DESCRIPTION OF THE TASK:
Take the line containing "- May 5, 2022" in the listing below and copy it, along with every line after it, without alteration.

SUPPLIED DATA:
+++

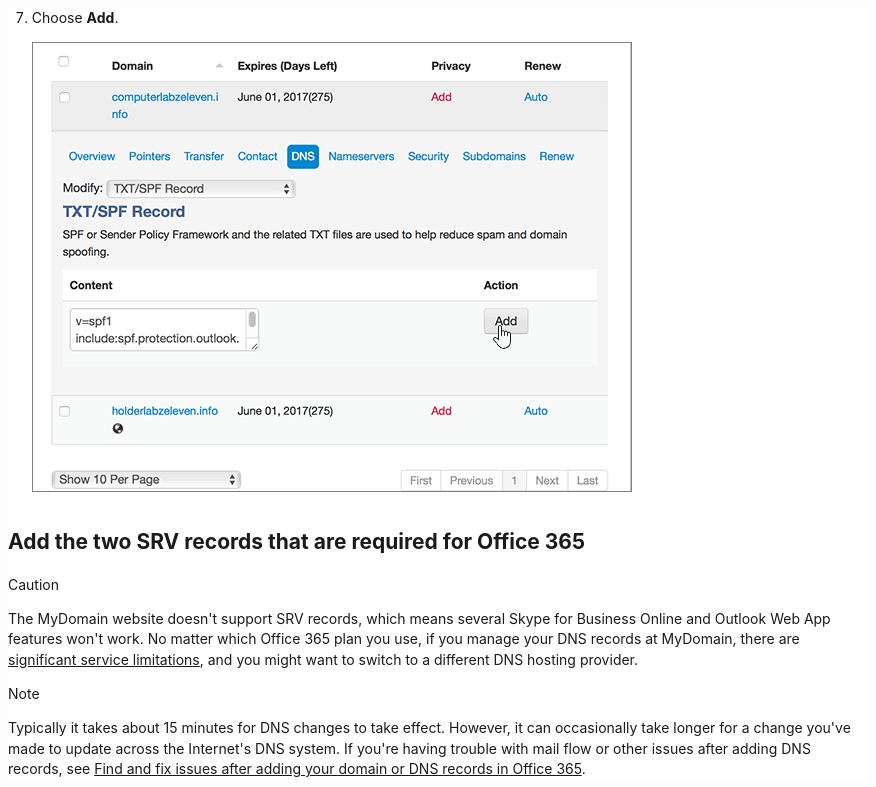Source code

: 7. Choose **Add**.
    
    ![MyDomain-BP-Configure-4-3](../media/b3670563-b620-470c-a42b-2c77888981f8.png)
  
## Add the two SRV records that are required for Office 365
<a name="BKMK_add_SRV"> </a>

> [!CAUTION]
> The MyDomain website doesn't support SRV records, which means several Skype for Business Online and Outlook Web App features won't work. No matter which Office 365 plan you use, if you manage your DNS records at MyDomain, there are [significant service limitations](https://support.office.com/article/7ae9a655-041d-4724-aa92-60392ee390c2.aspx), and you might want to switch to a different DNS hosting provider. 
  
> [!NOTE]
> Typically it takes about 15 minutes for DNS changes to take effect. However, it can occasionally take longer for a change you've made to update across the Internet's DNS system. If you're having trouble with mail flow or other issues after adding DNS records, see [Find and fix issues after adding your domain or DNS records in Office 365](../get-help-with-domains/find-and-fix-issues.md). 
  

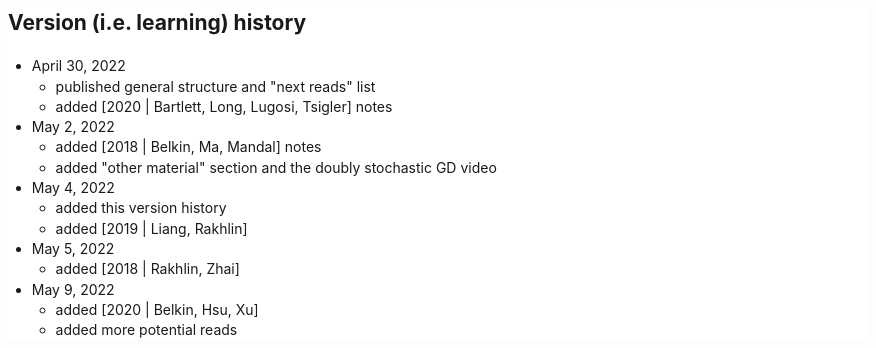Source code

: 
## Version (i.e. learning) history

- April 30, 2022
  - published general structure and "next reads" list
  - added [2020 \| Bartlett, Long, Lugosi, Tsigler] notes
- May 2, 2022
  - added [2018 \| Belkin, Ma, Mandal] notes
  - added "other material" section and the doubly stochastic GD video
- May 4, 2022
  - added this version history
  - added [2019 \| Liang, Rakhlin]
- May 5, 2022
  - added [2018 \| Rakhlin, Zhai]
- May 9, 2022
  - added [2020 \| Belkin, Hsu, Xu]
  - added more potential reads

+++

OUTPUT FOR THIS EXERCISE:
- May 5, 2022
  - added [2018 \| Rakhlin, Zhai]
- May 9, 2022
  - added [2020 \| Belkin, Hsu, Xu]
  - added more potential reads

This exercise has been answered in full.